Limerick lace (also known as Tambour lace, because of its manner of manufacture) became well known from the 1830s onwards. following the establishment of a lace-making factory in the city by an English businessman, Charles Walker, a native of Oxfordshire. In 1829, he brought over 24 girls to teach lacemaking in Limerick, drawn to the area by the availability of cheap, skilled female labour, and his business thrived: within a few short years his lace factories employed almost 2,000 women and girls.

==Irish Crochet lace==

Irish crochet lace was developed in mid-nineteenth century Ireland as a method of imitating expensive Venetian point laces. It was initially taught in convents throughout the country and used as part of Famine Relief Schemes. Charity groups sought to revive the economy by teaching crochet lace technique at no charge to anyone willing to learn. This type of lace is characterized by separately crocheted motifs, which were later assembled into a mesh background.

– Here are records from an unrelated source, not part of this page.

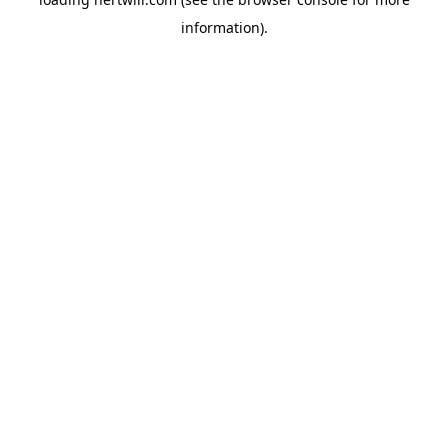
information).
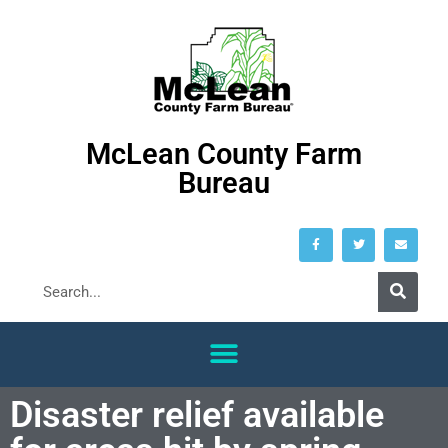
McLean County Farm
Bureau
Disaster relief available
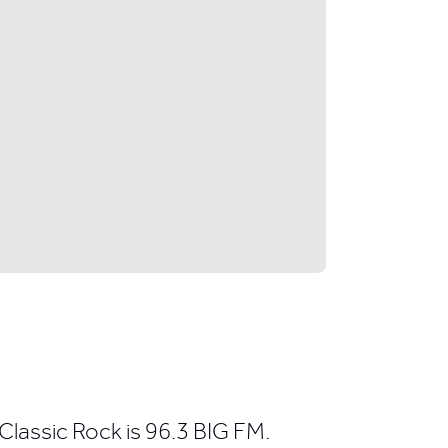
Classic Rock is 96.3 BIG FM.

==Places to see Irish lace==
- Decorative Arts and History Museum, Dublin (in archive, not on public display)
- Sheelin Lace Museum, Co. Fermanagh
- Mountmellick Museum, Co Laois
- Carrickmacross Lace Gallery, Co Monaghan
- Kenmare Lace Museum, Co. Kerry
- Limerick Museum, Co Limerick
- Clones, Co Monaghan. Canal Stores. Cassandra Hand Center, the former lacemaking school.
- Clones Lace Museum, The Ulster Canal Stores, Clones, Co Monaghan.